A gestora definiu pagamentos de R$ 0,30 por cota para julho, agosto e setembro, diante do resultado apurado no trimestre. Antes da mudança, o fundo distribuía R$ 0,91 mensalmente. O próximo pagamento, de R$ 0,30, está previsto para 15 de setembro.

O HCTR11 caiu 4,30%, para R$ 12,95. Na véspera, o fundo anunciou um rendimento de R$ 0,21 por cota, 12,5% inferior aos R$ 0,24 pagos em agosto. O provento será depositado em 15 de setembro aos investidores posicionados no fechamento do dia 8. O fundo também permanece exposto aos riscos de sua carteira de CRIs, que possui operações inadimplentes ou em períodos de carência.

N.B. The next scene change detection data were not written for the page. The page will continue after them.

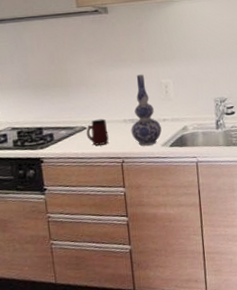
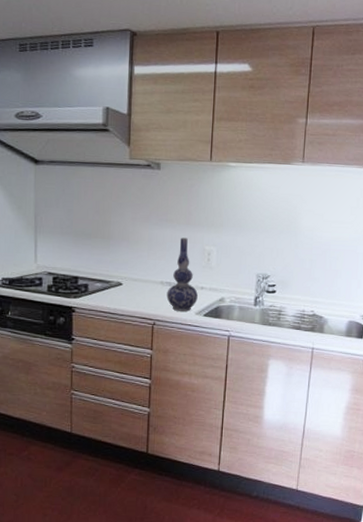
mug: present [86,118,109,146] -> none [121,277,143,304]

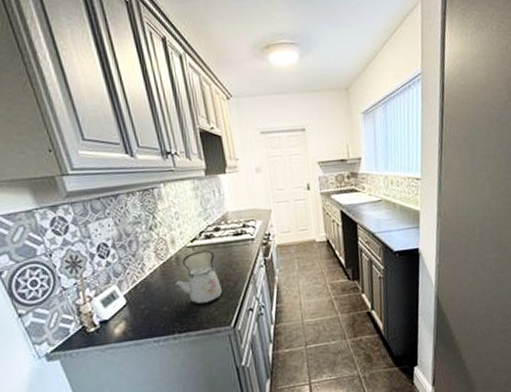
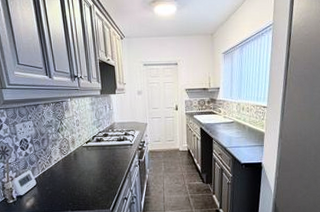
kettle: present [173,250,222,305] -> none [71,150,105,191]

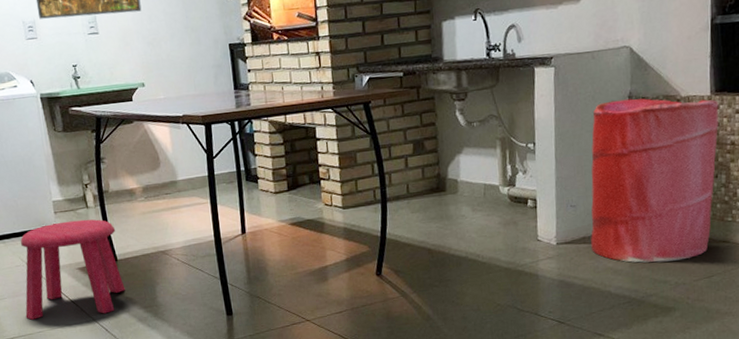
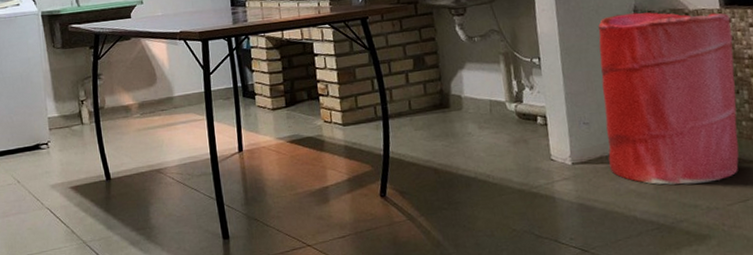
stool: present [20,219,125,320] -> none [13,136,118,242]

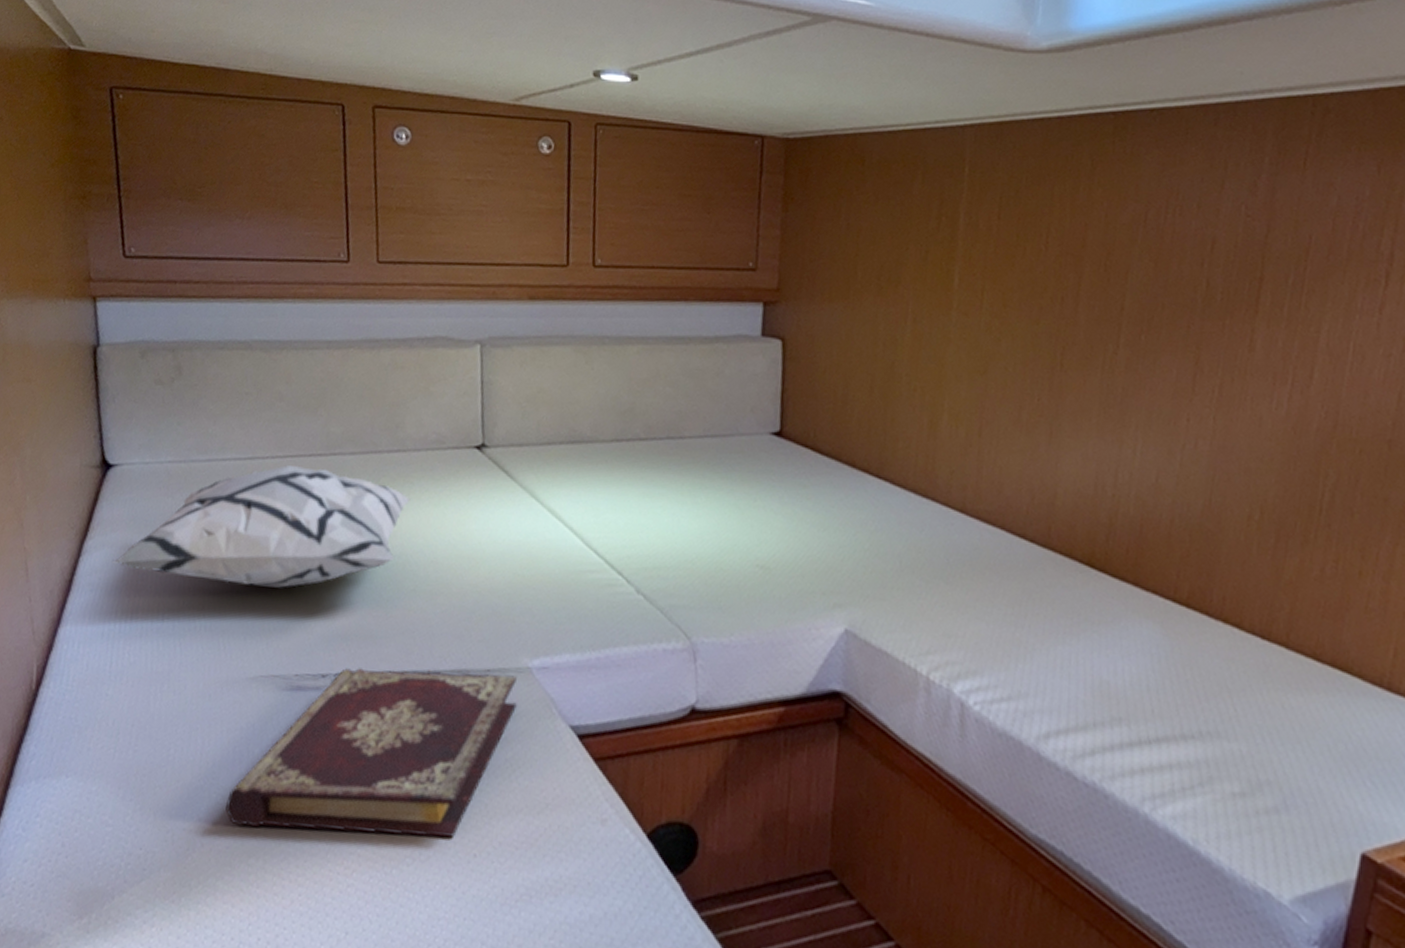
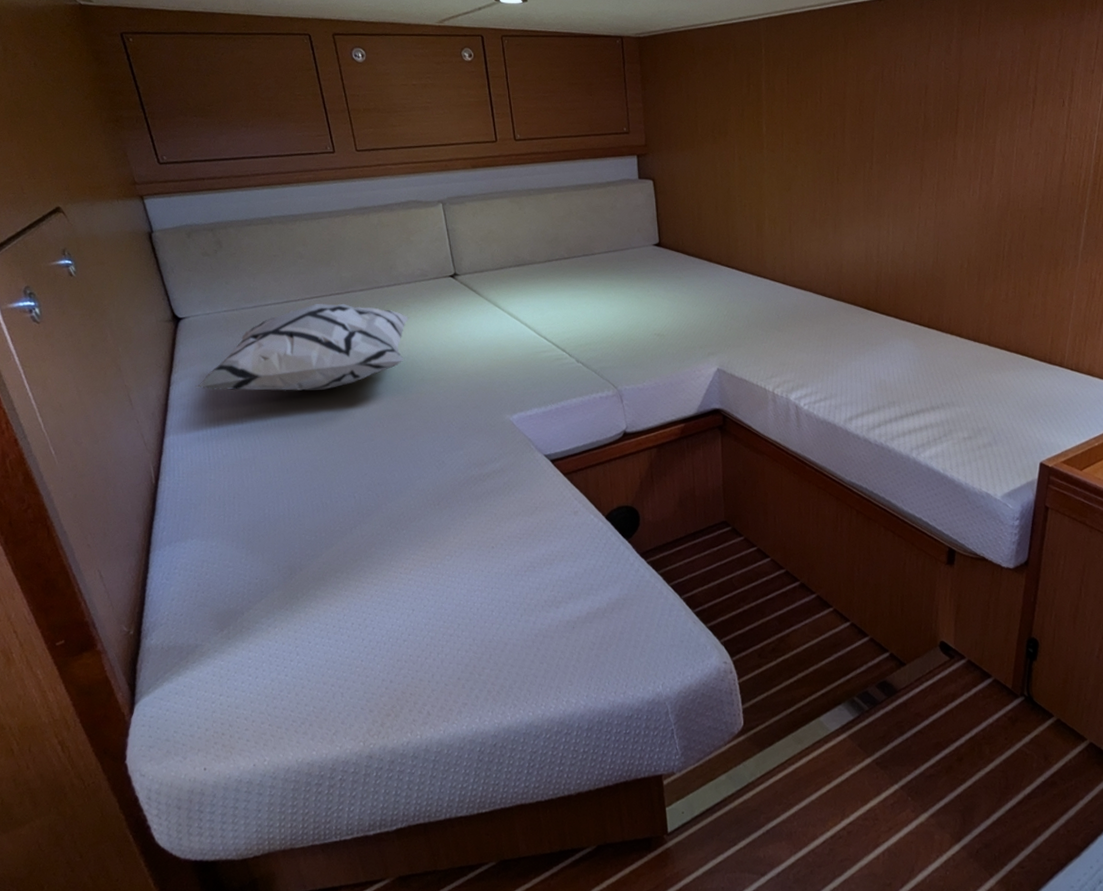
book: present [225,668,517,838] -> none [313,427,506,553]

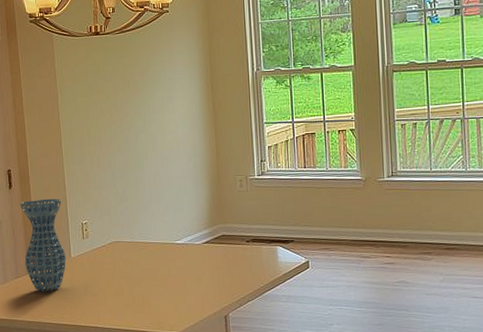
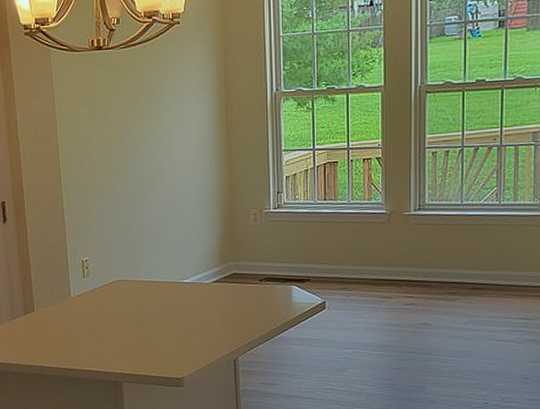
vase: present [20,198,67,292] -> none [15,233,66,334]

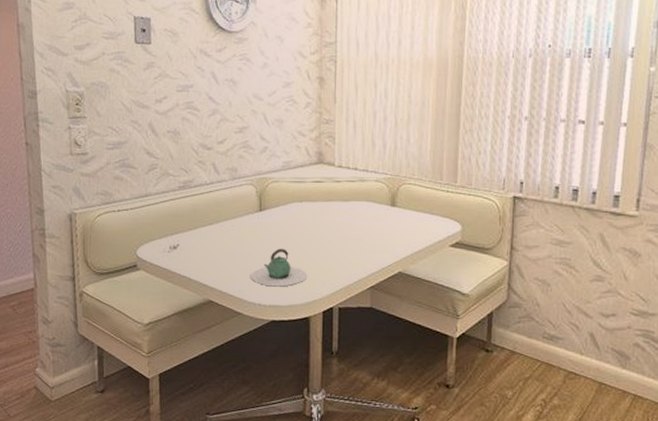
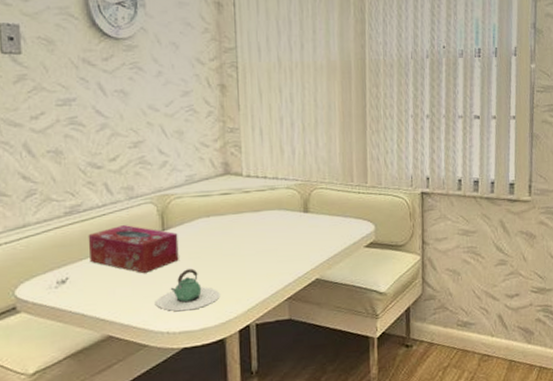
tissue box: none [196,203,273,248] -> present [88,225,179,273]

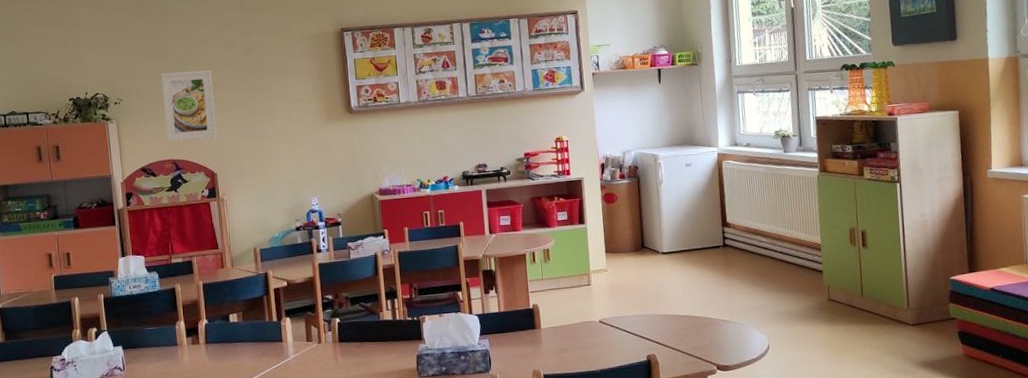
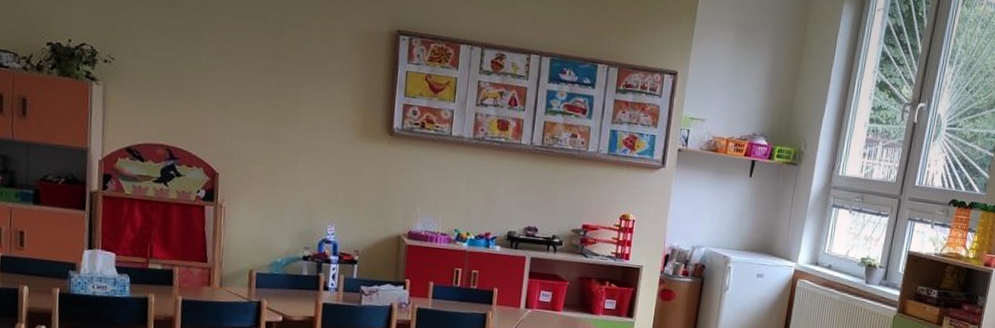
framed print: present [161,70,218,143] -> none [163,36,232,131]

O TGAR11 recuou 3,81%, para R$ 44,40. Já o HSLG11 perdeu 3,78%, cotado a R$ 79,22, após a divulgação do relatório gerencial de agosto.

O resultado mensal do HSLG11 caiu para R$ 0,40 por cota, ante R$ 0,71 em julho, devido ao não pagamento integral de aluguéis pela Casas Bahia, que está em recuperação judicial. A empresa responde por 30,9% da receita imobiliária do fundo.

Mesmo com a redução do resultado, a gestão manteve o dividendo em R$ 0,75. Para isso, utilizou R$ 0,35 por cota das reservas acumuladas, que diminuíram para R$ 0,94, conforme os dados do relatório gerencial.

O BRCR11 completou a lista das cinco maiores baixas, com recuo de 3,09%, para R$ 40,71. O fundo manteve o rendimento mensal em R$ 0,41 por cota, mas continua enfrentando uma vacância elevada em parte de seu portfólio de escritórios.

Na ponta positiva, o CCME11 avançou 2,82%, para R$ 9,13. O fundo anunciou nesta quarta-feira o pagamento de R$ 0,086 por cota em 16 de setembro, mantendo o valor dos dois meses anteriores. A estabilidade ocorreu mesmo com a vacância de 100% do Edifício Kasa Vila Olímpia, compensada pelas demais fontes de receita do portfólio, segundo o comunicado sobre os rendimentos.

Também subiram BTAL11, com alta de 1,83%, JSRE11, com 1,22%, HSAF11, com 0,97%, e RZTR11, com 0,93%. Até o fechamento, não foram localizados novos comunicados capazes de explicar isoladamente essas valorizações.